Do your friends encourage you to keep in shape? Or do they ridicule and undermine such attempts? Research is showing that many people are sabotaging their health in order to maintain their current circle of friends. Let’s investigate how friends can influence our health…
A few years back I caught up with a friend of mine who I hadn’t seen for about six months. When we met at a local cafe he gave me his traditional enthusiastic welcome. Then he stepped back for a moment and scanned me up and down and then patted me on the stomach, which was pressing the fabric of my shirt with a lot more force than it had in the past.
“What’s this? This isn’t like you. Come on and get back into it,” he said with his typically Australian frankness. “You’re in the health industry. You need to practice what you preach.”
I remember trying to mumble some lame justification but I new he was right. I had let myself go. It was the kick up the pants I needed. It was nice to have a former professional athlete as a friend who was willing to stand up for my health.
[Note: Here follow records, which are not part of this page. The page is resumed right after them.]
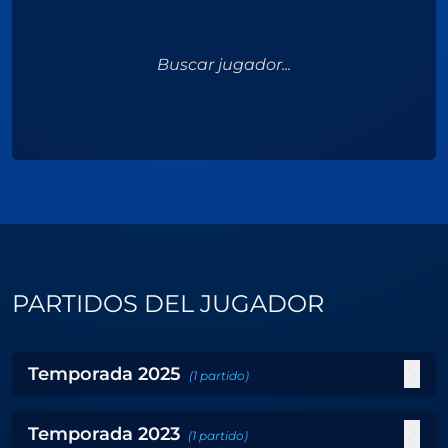
Buscar jugador...
PARTIDOS DEL JUGADOR
Temporada
2025
(
1
partido
)
Temporada
2023
(
1
partido
)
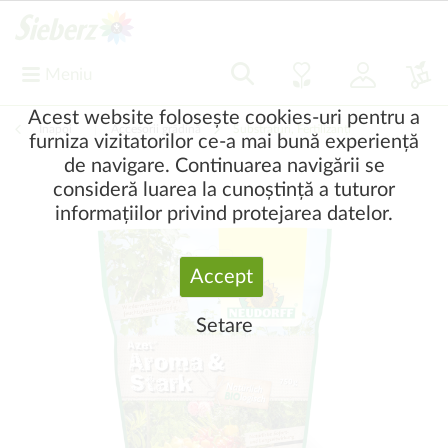
Meniu
Acest website folosește cookies-uri pentru a
Înapoi
|
Accesorii grădină
Substraturi, Fertilizanți
furniza vizitatorilor ce-a mai bună experiență
de navigare. Continuarea navigării se
consideră luarea la cunoștință a tuturor
informațiilor privind protejarea datelor.
Accept
Setare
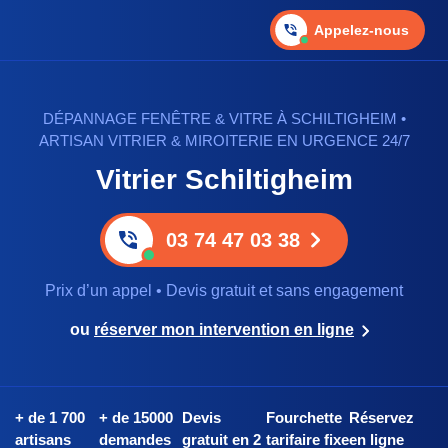
Appelez-nous
DÉPANNAGE FENÊTRE & VITRE À SCHILTIGHEIM •
ARTISAN VITRIER & MIROITERIE EN URGENCE 24/7
Vitrier Schiltigheim
03 74 47 03 38
Prix d’un appel • Devis gratuit et sans engagement
ou
réserver mon intervention en ligne
+ de 1 700
+ de 15000
Devis
Fourchette
Réservez
artisans
demandes
gratuit en 2
tarifaire fixe
en ligne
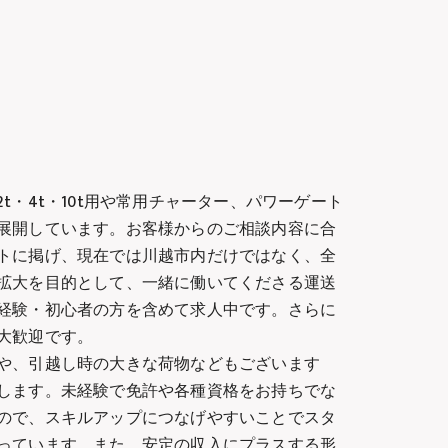
t・4t・10t用や常用チャーター、パワーゲート
展開しています。お客様からのご相談内容に合
トに掲げ、現在では川越市内だけではなく、全
拡大を目的として、一緒に働いてくださる運送
経験・初心者の方を含めて求人中です。さらに
大歓迎です。
や、引越し時の大きな荷物などもございます
します。未経験で免許や各種資格をお持ちでな
ので、スキルアップにつなげやすいことでスタ
っています。また、安定の収入にプラスする形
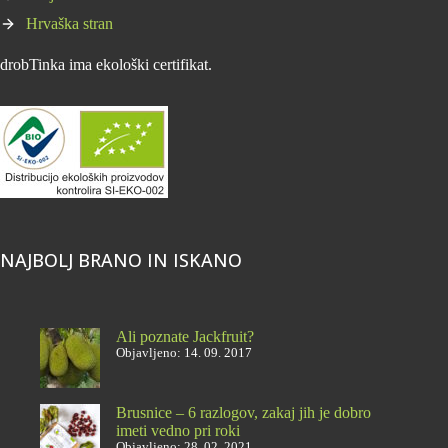
Hrvaška stran
drobTinka ima ekološki certifikat.
NAJBOLJ BRANO IN ISKANO
Ali poznate Jackfruit?
Objavljeno: 14. 09. 2017
Brusnice – 6 razlogov, zakaj jih je dobro
imeti vedno pri roki
Objavljeno: 28. 02. 2021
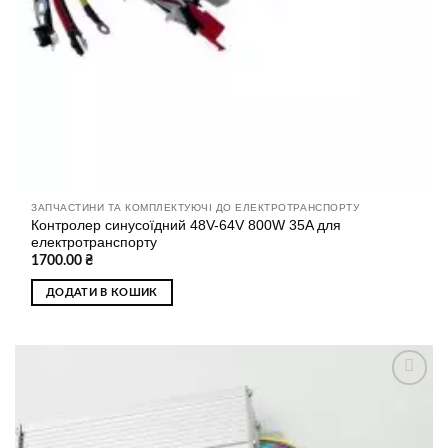
ЗАПЧАСТИНИ ТА КОМПЛЕКТУЮЧІ ДО ЕЛЕКТРОТРАНСПОРТУ
Контролер синусоїдний 48V-64V 800W 35A для
електротранспорту
1700.00
₴
ДОДАТИ В КОШИК
Додати
до
списку
бажань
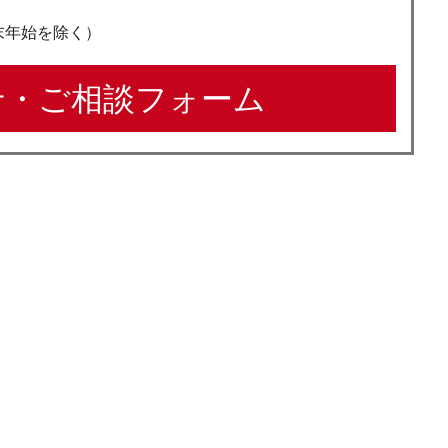
年末年始を除く）
・ご相談フォーム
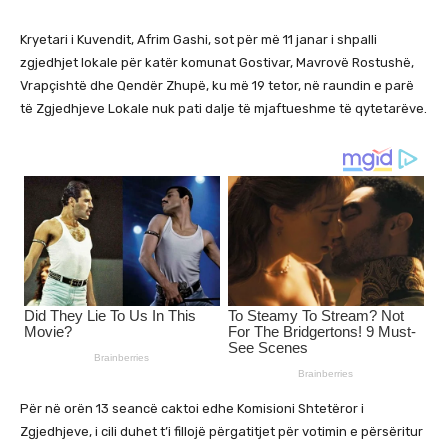
Kryetari i Kuvendit, Afrim Gashi, sot për më 11 janar i shpalli
zgjedhjet lokale për katër komunat Gostivar, Mavrovë Rostushë,
Vrapçishtë dhe Qendër Zhupë, ku më 19 tetor, në raundin e parë
të Zgjedhjeve Lokale nuk pati dalje të mjaftueshme të qytetarëve.
Për në orën 13 seancë caktoi edhe Komisioni Shtetëror i
Zgjedhjeve, i cili duhet t’i fillojë përgatitjet për votimin e përsëritur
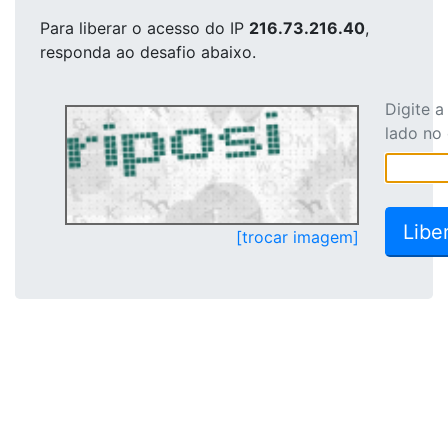
Para liberar o acesso
do IP
216.73.216.40
,
responda ao desafio abaixo.
Digite 
lado no
[trocar imagem]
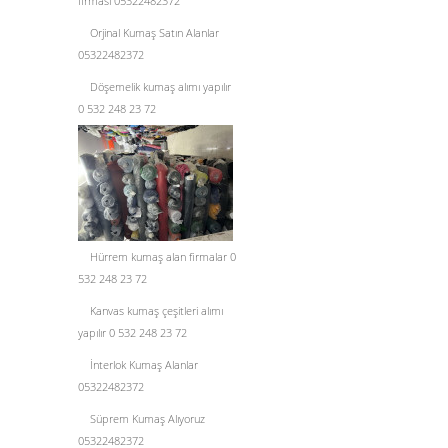
firması 05322482372
Orjinal Kumaş Satın Alanlar
05322482372
Döşemelik kumaş alımı yapılır
0 532 248 23 72
Hürrem kumaş alan firmalar 0
532 248 23 72
Kanvas kumaş çeşitleri alımı
yapılır 0 532 248 23 72
İnterlok Kumaş Alanlar
05322482372
Süprem Kumaş Alıyoruz
05322482372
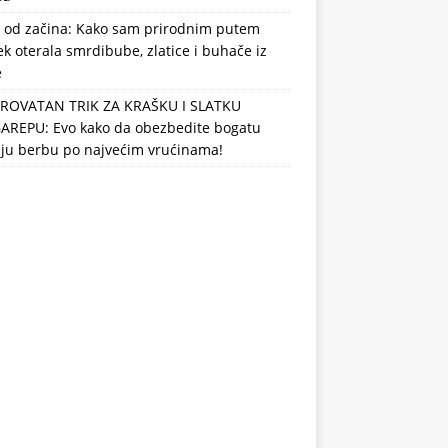
 od začina: Kako sam prirodnim putem
k oterala smrdibube, zlatice i buhače iz
e
ROVATAN TRIK ZA KRAŠKU I SLATKU
AREPU: Evo kako da obezbedite bogatu
nju berbu po najvećim vrućinama!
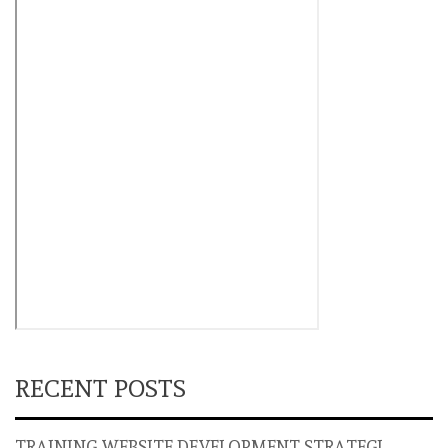
RECENT POSTS
TRAINING WEBSITE DEVELOPMENT STRATEGI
That night I went home, took off my shirt and had a good hard look at myself in the mirror.
From that moment on I consciously improved my lifestyle and got back into peak shape again.
Recently I met the diminutive Sara and I noticed she was eating sugary cereal during her coffee break.
“What are you eating that for,” I asked being surprised.
“My friends are telling me that I have to put on weight,” she explained.
Now Sara, was a small girl of Malaysian background and she was a perfectly healthy size and shape.
“Do any of your Malaysian friends say that you’re underweight?” I quizzed.
“No, but all my friends in Australia do,” she replied.
“They are only saying that because your size, in comparison, forces them to look at their own body size and shape. Many of them are probably overweight.”
“So rather than having to face the reality that they may need to take some action, they are encouraging you to get fatter so that they don’t have to confront their own health and weight issues.”
It can even become a form of bonding. The more things that you have in common (including your weight), the closer the friendship bond becomes. This human trait for connection and bonding with others makes the bond of friendship a very powerful motivational force.
When you look at it, it seems like I am stating the obvious. You and your friends may have smoked or in the past. When one person in the group decides to give the smokes away, it often starts a cascade as others follow suit. But a recent study highlights that we may be sabotaging our own health just in an effort to maintain our close relationships.
A study of 12067 people over three decades found that people were at greatest risk of becoming obese when a friend became obese. The study published in the New England Journal of Medicine, examined the data of participants in the Framingham Heart Study from 1971 to 2003.
What they found was that when a friend became obese there was a 57 per cent increased chance of their friends becoming obese also. The effect was even greater when a close mutual friend became obese. In this case, if one became obese the other friend had a 171 per cent increased chance of becoming obese also. There was no effect when a neighbour gained or lost weight. Although family members did have some influence on the weight of other family members, friends had a much larger influence.
It is because of this influence from our peers that I discourage people joining groups like Weight Watcher’s where overweight people get together. Instead I would recommend that you join a club or group where there are lots of fit and active people. Hang out with vibrant happy, healthy people and you will soon observe and learn so many lifestyle ideas that will help your own health thrive.
If there was something that you can do that can reduce the risk of obesity of your friends by 57 – 171 percent, would you do it? This study shows that one of the best ways that you can be a friend is by looking after yourself. The influence of you leading by your example can inspire many of your friends to regaining their zest for life. Isn’t that one of the best reasons to get back into shape?
When we let ourselves indulge in unhealthy habits we often think “It is nobody else’s business. I am not doing anyone else any harm.” But this study shows that your actions have the potential to influence the health of those you hold dearest. I suppose that it really depends upon what kind of influence do you want to be on your friends?
With businesses looking to save money during this more challenging business conditions, in light of these results, it makes sense for business to evaluate the health and fitness of prospective employees. Not only can an out of shape employee (or boss for that matter) cost a business more in terms of days lost due to injury or illness but this study shows that their behaviors and attitudes can have an adverse impact on other staff members that they bond with.
If you are overweight or out of shape, don’t bother feeling guilty about the kind of influence that you may be having. That serves no one. The moment that you start to take action to get yourself back into shape, you immediately become a source of inspiration to your friends and business colleagues.
So what kind of friend do you want to be? An inspiration or a health risk?